> _EXERCISE INPUTS_:
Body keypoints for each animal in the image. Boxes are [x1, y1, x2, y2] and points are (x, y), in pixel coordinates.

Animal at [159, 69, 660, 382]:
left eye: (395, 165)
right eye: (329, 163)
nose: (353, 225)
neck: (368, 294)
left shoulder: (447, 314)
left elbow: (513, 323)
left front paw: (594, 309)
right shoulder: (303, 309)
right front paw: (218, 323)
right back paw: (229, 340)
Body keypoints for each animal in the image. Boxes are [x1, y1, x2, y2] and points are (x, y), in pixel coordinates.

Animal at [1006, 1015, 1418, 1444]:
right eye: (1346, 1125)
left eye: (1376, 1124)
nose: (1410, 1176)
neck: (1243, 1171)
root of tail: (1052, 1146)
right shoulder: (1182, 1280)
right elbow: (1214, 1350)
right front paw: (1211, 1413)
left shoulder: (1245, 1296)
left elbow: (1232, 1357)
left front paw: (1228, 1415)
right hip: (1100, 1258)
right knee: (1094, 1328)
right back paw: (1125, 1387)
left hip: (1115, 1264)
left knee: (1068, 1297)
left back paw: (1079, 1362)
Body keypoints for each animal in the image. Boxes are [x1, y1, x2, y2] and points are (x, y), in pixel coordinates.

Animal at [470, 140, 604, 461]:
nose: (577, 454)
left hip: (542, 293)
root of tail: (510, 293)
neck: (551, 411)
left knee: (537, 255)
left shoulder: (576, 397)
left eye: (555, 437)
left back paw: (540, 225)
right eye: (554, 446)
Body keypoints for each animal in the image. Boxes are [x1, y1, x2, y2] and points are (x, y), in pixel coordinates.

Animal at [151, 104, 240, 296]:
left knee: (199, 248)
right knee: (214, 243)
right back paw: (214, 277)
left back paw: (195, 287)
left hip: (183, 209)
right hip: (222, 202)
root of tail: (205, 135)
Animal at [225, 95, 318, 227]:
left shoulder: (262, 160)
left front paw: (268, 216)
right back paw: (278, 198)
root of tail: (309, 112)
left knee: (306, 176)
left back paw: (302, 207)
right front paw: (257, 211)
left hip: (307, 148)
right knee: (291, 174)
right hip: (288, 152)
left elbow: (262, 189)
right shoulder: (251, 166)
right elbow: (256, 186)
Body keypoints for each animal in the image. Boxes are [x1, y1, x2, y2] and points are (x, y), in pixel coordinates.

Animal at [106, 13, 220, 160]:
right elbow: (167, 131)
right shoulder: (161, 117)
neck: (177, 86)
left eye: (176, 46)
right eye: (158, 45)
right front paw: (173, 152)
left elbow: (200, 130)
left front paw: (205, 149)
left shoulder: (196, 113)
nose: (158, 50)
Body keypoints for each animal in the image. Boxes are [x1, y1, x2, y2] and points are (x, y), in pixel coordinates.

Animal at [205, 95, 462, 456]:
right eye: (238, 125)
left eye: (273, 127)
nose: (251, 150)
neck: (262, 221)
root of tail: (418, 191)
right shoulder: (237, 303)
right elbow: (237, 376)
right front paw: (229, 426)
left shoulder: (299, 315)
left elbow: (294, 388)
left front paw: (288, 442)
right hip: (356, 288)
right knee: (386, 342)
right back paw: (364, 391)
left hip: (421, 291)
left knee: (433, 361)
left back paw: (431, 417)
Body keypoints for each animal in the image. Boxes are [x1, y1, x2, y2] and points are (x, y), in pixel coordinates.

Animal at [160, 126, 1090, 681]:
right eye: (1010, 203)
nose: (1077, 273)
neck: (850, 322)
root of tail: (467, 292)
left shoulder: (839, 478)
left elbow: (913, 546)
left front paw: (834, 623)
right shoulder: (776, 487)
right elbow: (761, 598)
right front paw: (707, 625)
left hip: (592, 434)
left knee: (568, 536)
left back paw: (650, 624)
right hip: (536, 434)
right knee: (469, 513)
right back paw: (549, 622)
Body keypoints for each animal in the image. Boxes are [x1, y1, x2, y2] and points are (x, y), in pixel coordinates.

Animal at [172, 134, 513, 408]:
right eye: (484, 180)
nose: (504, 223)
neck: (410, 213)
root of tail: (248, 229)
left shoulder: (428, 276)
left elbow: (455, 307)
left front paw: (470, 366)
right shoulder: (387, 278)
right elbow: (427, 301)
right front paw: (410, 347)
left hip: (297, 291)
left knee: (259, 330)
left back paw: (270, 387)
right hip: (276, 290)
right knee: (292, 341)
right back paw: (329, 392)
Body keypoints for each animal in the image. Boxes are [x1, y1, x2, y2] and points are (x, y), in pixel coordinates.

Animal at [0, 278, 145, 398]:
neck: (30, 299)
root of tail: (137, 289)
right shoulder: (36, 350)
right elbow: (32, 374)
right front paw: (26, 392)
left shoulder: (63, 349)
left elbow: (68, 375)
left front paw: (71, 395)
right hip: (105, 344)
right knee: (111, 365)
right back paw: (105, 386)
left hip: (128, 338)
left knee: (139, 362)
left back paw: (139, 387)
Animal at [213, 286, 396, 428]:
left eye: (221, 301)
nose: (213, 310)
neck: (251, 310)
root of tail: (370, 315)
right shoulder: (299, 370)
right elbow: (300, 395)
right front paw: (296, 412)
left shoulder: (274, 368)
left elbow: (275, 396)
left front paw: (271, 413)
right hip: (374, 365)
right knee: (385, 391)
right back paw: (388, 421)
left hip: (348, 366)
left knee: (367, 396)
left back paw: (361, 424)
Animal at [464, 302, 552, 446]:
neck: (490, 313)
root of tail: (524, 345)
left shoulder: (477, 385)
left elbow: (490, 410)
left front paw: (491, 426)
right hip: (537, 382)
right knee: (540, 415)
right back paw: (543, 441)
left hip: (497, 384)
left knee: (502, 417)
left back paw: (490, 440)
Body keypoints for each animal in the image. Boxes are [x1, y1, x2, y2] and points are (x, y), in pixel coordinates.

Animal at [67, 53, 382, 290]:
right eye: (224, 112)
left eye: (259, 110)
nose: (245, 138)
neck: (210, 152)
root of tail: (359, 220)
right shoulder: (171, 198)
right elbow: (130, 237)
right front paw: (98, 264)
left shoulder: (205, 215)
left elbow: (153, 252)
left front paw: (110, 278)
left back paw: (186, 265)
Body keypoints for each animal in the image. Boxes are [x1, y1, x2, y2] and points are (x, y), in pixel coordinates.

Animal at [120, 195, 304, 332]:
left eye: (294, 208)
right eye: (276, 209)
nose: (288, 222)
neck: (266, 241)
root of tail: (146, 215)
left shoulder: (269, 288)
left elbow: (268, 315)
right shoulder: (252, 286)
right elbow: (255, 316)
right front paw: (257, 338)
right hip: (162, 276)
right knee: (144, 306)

> _WHAT THE EXERCISE ASKS_: Each line from the top of the records through the one with "right elbow: (256, 186)" should be returned exactly. Leave out everything else.

> _EXERCISE SOLUTION_:
Body keypoints for each animal in the image. Boxes are [x1, y1, x2, y2] and points are (x, y), in pixel coordinates.

Animal at [159, 69, 660, 382]:
left eye: (395, 165)
right eye: (329, 163)
nose: (353, 225)
neck: (368, 294)
left shoulder: (447, 314)
left elbow: (513, 323)
left front paw: (594, 309)
right shoulder: (303, 309)
right front paw: (218, 323)
right back paw: (229, 340)
Body keypoints for each animal in the image. Boxes are [x1, y1, x2, y2] and points are (x, y), in pixel coordinates.

Animal at [1006, 1015, 1418, 1444]:
right eye: (1346, 1125)
left eye: (1376, 1124)
nose: (1410, 1176)
neck: (1243, 1171)
root of tail: (1052, 1146)
right shoulder: (1182, 1280)
right elbow: (1214, 1350)
right front paw: (1211, 1413)
left shoulder: (1245, 1296)
left elbow: (1232, 1357)
left front paw: (1228, 1415)
right hip: (1100, 1258)
right knee: (1094, 1328)
right back paw: (1125, 1387)
left hip: (1115, 1264)
left knee: (1068, 1297)
left back paw: (1079, 1362)
Body keypoints for each animal in the image. Boxes are [x1, y1, x2, y2] and points are (x, y), in pixel coordinates.

Animal at [470, 140, 604, 461]:
nose: (577, 454)
left hip: (542, 293)
root of tail: (510, 293)
neck: (551, 411)
left knee: (537, 255)
left shoulder: (576, 397)
left eye: (555, 437)
left back paw: (540, 225)
right eye: (554, 446)
Body keypoints for each animal in the image. Boxes are [x1, y1, x2, y2] and points are (x, y), in pixel coordinates.

Animal at [151, 104, 240, 296]:
left knee: (199, 248)
right knee: (214, 243)
right back paw: (214, 277)
left back paw: (195, 287)
left hip: (183, 209)
right hip: (222, 202)
root of tail: (205, 135)
Animal at [225, 95, 318, 227]:
left shoulder: (262, 160)
left front paw: (268, 216)
right back paw: (278, 198)
root of tail: (309, 112)
left knee: (306, 176)
left back paw: (302, 207)
right front paw: (257, 211)
left hip: (307, 148)
right knee: (291, 174)
right hip: (288, 152)
left elbow: (262, 189)
right shoulder: (251, 166)
right elbow: (256, 186)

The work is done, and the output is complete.